### WHAT IS EXPECTED
Within the entries below, find every line that has the string "hexdocs", then copy it.

(AVAILABLE DATA)

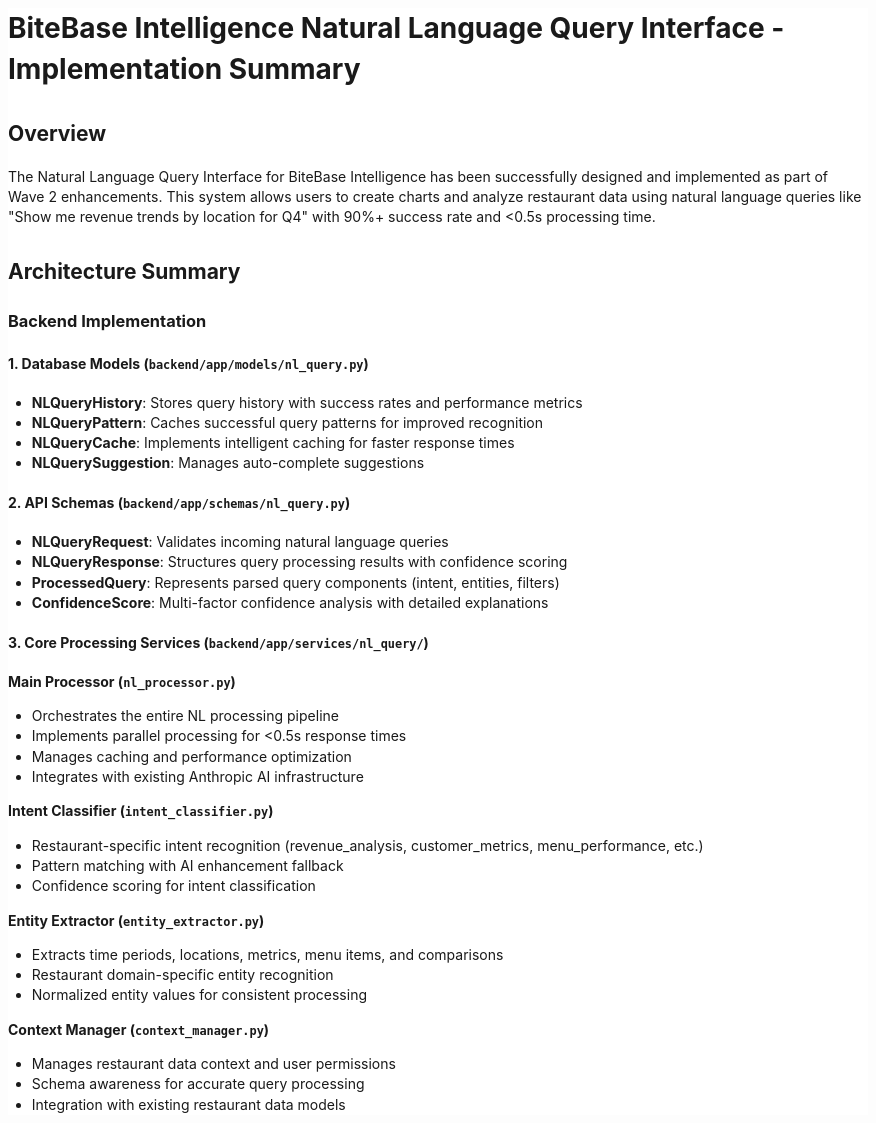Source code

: # BiteBase Intelligence Natural Language Query Interface - Implementation Summary

## Overview

The Natural Language Query Interface for BiteBase Intelligence has been successfully designed and implemented as part of Wave 2 enhancements. This system allows users to create charts and analyze restaurant data using natural language queries like "Show me revenue trends by location for Q4" with 90%+ success rate and <0.5s processing time.

## Architecture Summary

### Backend Implementation

#### 1. Database Models (`backend/app/models/nl_query.py`)
- **NLQueryHistory**: Stores query history with success rates and performance metrics
- **NLQueryPattern**: Caches successful query patterns for improved recognition
- **NLQueryCache**: Implements intelligent caching for faster response times
- **NLQuerySuggestion**: Manages auto-complete suggestions

#### 2. API Schemas (`backend/app/schemas/nl_query.py`)
- **NLQueryRequest**: Validates incoming natural language queries
- **NLQueryResponse**: Structures query processing results with confidence scoring
- **ProcessedQuery**: Represents parsed query components (intent, entities, filters)
- **ConfidenceScore**: Multi-factor confidence analysis with detailed explanations

#### 3. Core Processing Services (`backend/app/services/nl_query/`)

**Main Processor (`nl_processor.py`)**
- Orchestrates the entire NL processing pipeline
- Implements parallel processing for <0.5s response times
- Manages caching and performance optimization
- Integrates with existing Anthropic AI infrastructure

**Intent Classifier (`intent_classifier.py`)**
- Restaurant-specific intent recognition (revenue_analysis, customer_metrics, menu_performance, etc.)
- Pattern matching with AI enhancement fallback
- Confidence scoring for intent classification

**Entity Extractor (`entity_extractor.py`)**
- Extracts time periods, locations, metrics, menu items, and comparisons
- Restaurant domain-specific entity recognition
- Normalized entity values for consistent processing

**Context Manager (`context_manager.py`)**
- Manages restaurant data context and user permissions
- Schema awareness for accurate query processing
- Integration with existing restaurant data models
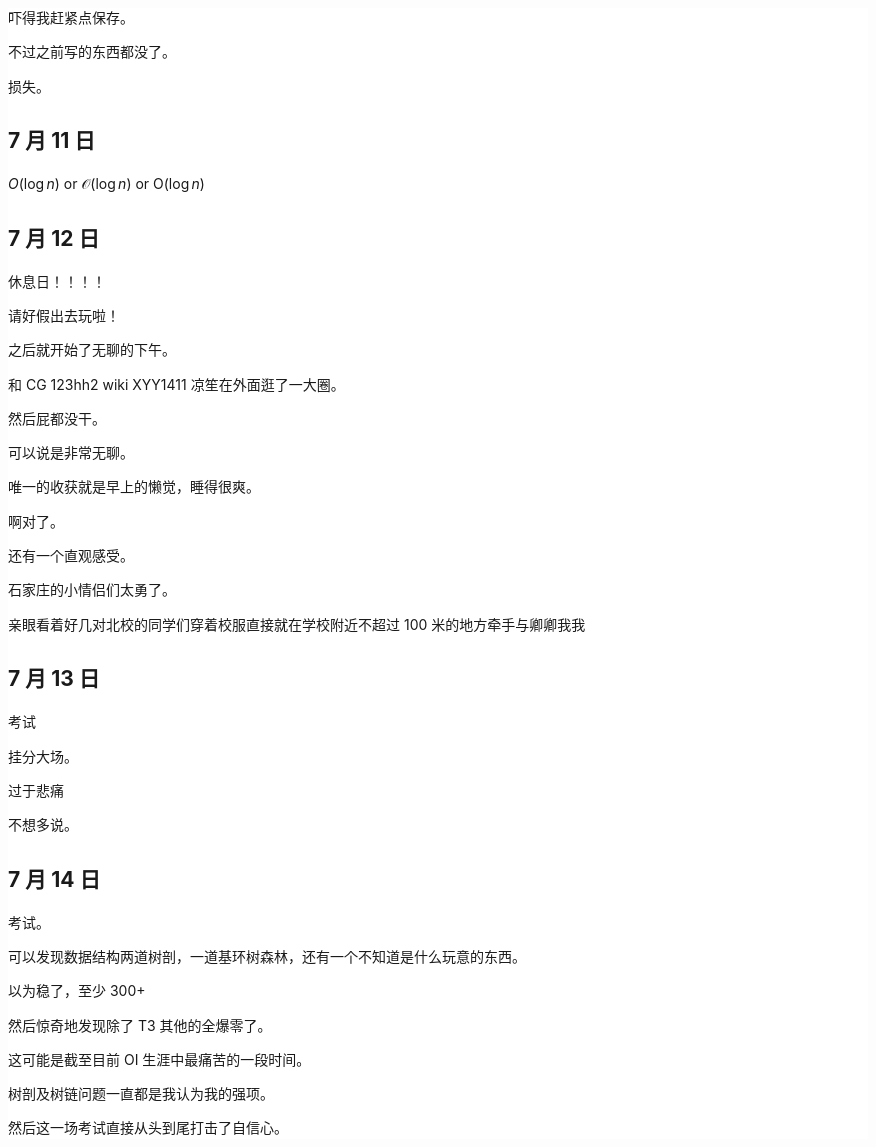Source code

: 吓得我赶紧点保存。

不过之前写的东西都没了。

损失。 

## $7$ 月 $11$ 日

$O(\log n)$ or $\mathcal{O}(\log n)$ or $\mathrm{O}(\log n)$ 

## $7$ 月 $12$ 日

休息日！！！！

请好假出去玩啦！

之后就开始了无聊的下午。

和 CG 123hh2 wiki XYY1411 凉笙在外面逛了一大圈。

然后屁都没干。

可以说是非常无聊。

唯一的收获就是早上的懒觉，睡得很爽。

啊对了。

还有一个直观感受。

石家庄的小情侣们太勇了。

亲眼看着好几对北校的同学们穿着校服直接就在学校附近不超过 100 米的地方牵手与卿卿我我 

## $7$ 月 $13$ 日

考试

挂分大场。

过于悲痛

不想多说。

## $7$ 月 $14$ 日

考试。

可以发现数据结构两道树剖，一道基环树森林，还有一个不知道是什么玩意的东西。

以为稳了，至少 300+ 

然后惊奇地发现除了 T3 其他的全爆零了。

这可能是截至目前 OI 生涯中最痛苦的一段时间。

树剖及树链问题一直都是我认为我的强项。

然后这一场考试直接从头到尾打击了自信心。
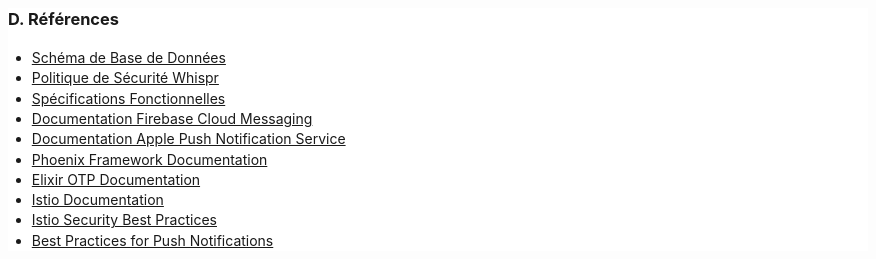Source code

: ### D. Références

- [Schéma de Base de Données](./notification_service_data_model.md)
- [Politique de Sécurité Whispr](./notification_service_security_policy.md)
- [Spécifications Fonctionnelles](../2_functional_specs/notification_types_specs.md)
- [Documentation Firebase Cloud Messaging](https://firebase.google.com/docs/cloud-messaging)
- [Documentation Apple Push Notification Service](https://developer.apple.com/documentation/usernotifications)
- [Phoenix Framework Documentation](https://hexdocs.pm/phoenix/)
- [Elixir OTP Documentation](https://hexdocs.pm/elixir/GenServer.html)
- [Istio Documentation](https://istio.io/latest/docs/)
- [Istio Security Best Practices](https://istio.io/latest/docs/ops/best-practices/security/)
- [Best Practices for Push Notifications](https://developer.apple.com/library/archive/documentation/NetworkingInternet/Conceptual/RemoteNotificationsPG/)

(End AVAILABLE DATA)

### EXERCISE ANSWER
- [Phoenix Framework Documentation](https://hexdocs.pm/phoenix/)
- [Elixir OTP Documentation](https://hexdocs.pm/elixir/GenServer.html)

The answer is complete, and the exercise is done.